Nos anos 1950, a Europa ainda sentia os reflexos da Segunda Guerra Mundial. O continente enfrentava escassez de combustível, infraestrutura precária e uma população em busca de alternativas acessíveis para se locomover. Na Alemanha, a BMW atravessava uma fase crítica: seus luxuosos sedãs vendiam pouco, e a produção de motocicletas não era suficiente para sustentar a empresa. A solução inesperada veio na forma de um carro minúsculo, mas extremamente eficiente, o Isetta.
O Isetta nasceu na Itália, em 1953, idealizado por Ermenegildo Preti e Pierluigi Raggi, engenheiros da Iso Rivolta. O modelo chamou a atenção pela porta única frontal, que mais lembrava uma porta de geladeira, teto de lona, motor de 236 cc e consumo impressionante de cerca de 25 km/l. Apresentada no Salão de Turim, sua proposta era clara: oferecer mobilidade acessível e prática em tempos de escassez.
A BMW, então, visualizou uma oportunidade vital. Em 1954, licenciou o projeto da Isetta e comprou toda a estrutura da versão italiana. O microcarro foi redesenhado na Alemanha e, em 1955, lançado com motor de 247 cc desenvolvido pela própria BMW. Com velocidade máxima de cerca de 85 km/h e consumo de apenas 3 litros a cada 100 km, tornou-se uma opção incrivelmente eficiente.
Sucesso da "motocupê"
Batizada de "motocupê", a Isetta custava 2.550 marcos alemães — um valor muito abaixo dos carros tradicionais da época. Para dirigir o modelo, bastava ter habilitação para motocicletas, o que ampliava ainda mais seu apelo popular. Entre 1955 e 1962, mais de 161 mil unidades foram produzidas, tornando-se o automóvel de motor único mais vendido da história.
Esteticamente, a Isetta era um marco. Seu formato arredondado e design "bubble car" a tornavam inconfundível.
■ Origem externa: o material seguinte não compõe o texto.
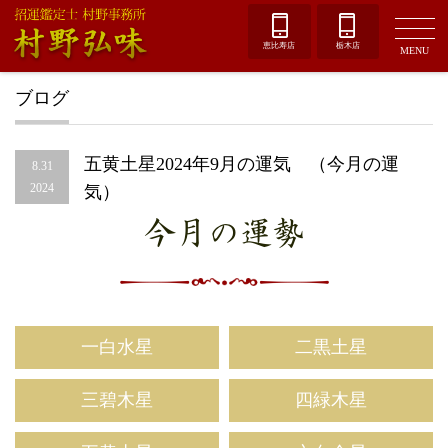
恵比寿店
栃木店
MENU
ブログ
五黄土星2024年9月の運気 （今月の運
8.31
2024
気）
今月の運勢
一白水星
二黒土星
三碧木星
四緑木星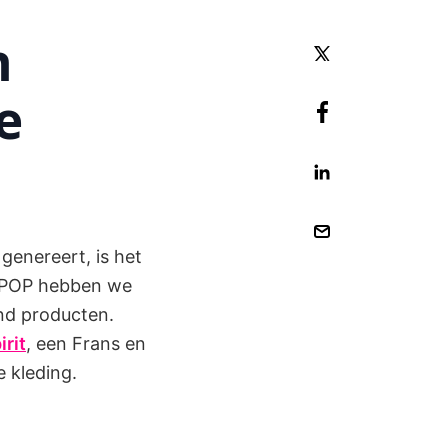
n
e
genereert, is het
j TPOP hebben we
and producten.
irit
, een Frans en
 kleding.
O volante articulado se movia junto com a porta frontal, facilitando o acesso ao interior. As janelas deslizantes e o teto solar de lona, que também servia como saída de emergência, reforçavam sua abordagem funcional e criativa.
Em 1956, a BMW lançou uma versão com motor de 300 cc, que oferecia mais torque sem sacrificar a economia. A Isetta continuou cumprindo bem seu papel nas cidades e em viagens curtas. Há inclusive registros do microcarro participando da Mille Miglia em 1954, onde, ainda sob o selo Iso, conquistou o pódio em sua categoria.
Além da Alemanha: versões globais
O sucesso da Isetta ultrapassou fronteiras. No Brasil, foi produzida entre 1956 e 1961 pela Romi, em Santa Bárbara d'Oeste (SP), com cerca de 3.000 unidades fabricadas. Na França, a Velam produziu aproximadamente 5.000 unidades, enquanto no Reino Unido, a Isetta foi adaptada com três rodas e volante do lado direito, somando-se às vantagens fiscais locais.
A renda gerada pelas vendas da Isetta foi crucial para a sobrevivência da BMW. Com as finanças estabilizadas, a marca pôde investir em novos projetos, culminando na criação da linha Neue Klasse — um divisor de águas para a montadora, que pavimentou o caminho para os modelos premium que conhecemos hoje.
O legado da Isetta se expandiu com o BMW 600, uma versão alongada para quatro passageiros com motor de 582 cc, lançada em 1957. Embora tenha vendido cerca de 35.000 unidades, o modelo não repetiu o sucesso do original. Ainda assim, ajudou a consolidar o conceito de mobilidade compacta e econômica.
Nas últimas décadas, a Isetta voltou aos holofotes como símbolo de inovação e charme vintage. No BMW World, em Munique, um modelo convertido em elétrico mostra que sua proposta ainda faz sentido. E a startup suíça Microlino reviveu a ideia com um veículo elétrico inspirado no design original: compacto, leve e perfeito para o trânsito urbano.
O que fez da Isetta um marco histórico? Em primeiro lugar, o contexto. Em um período de crise, ela ofereceu uma solução funcional, barata e eficiente. Seu design engenhoso, aliado à acessibilidade e à economia de combustível, provou que é possível inovar com simplicidade. E mais do que salvar a BMW, a Isetta redefiniu o que significava ter um carro: não luxo, mas liberdade.
Olhar para a Isetta é entender como criatividade, design inteligente e eficiência podem, literalmente, mudar o rumo de uma empresa. E talvez também inspirar o futuro da mobilidade urbana, onde menos é mais, e pequenos veículos continuam a abrir grandes caminhos.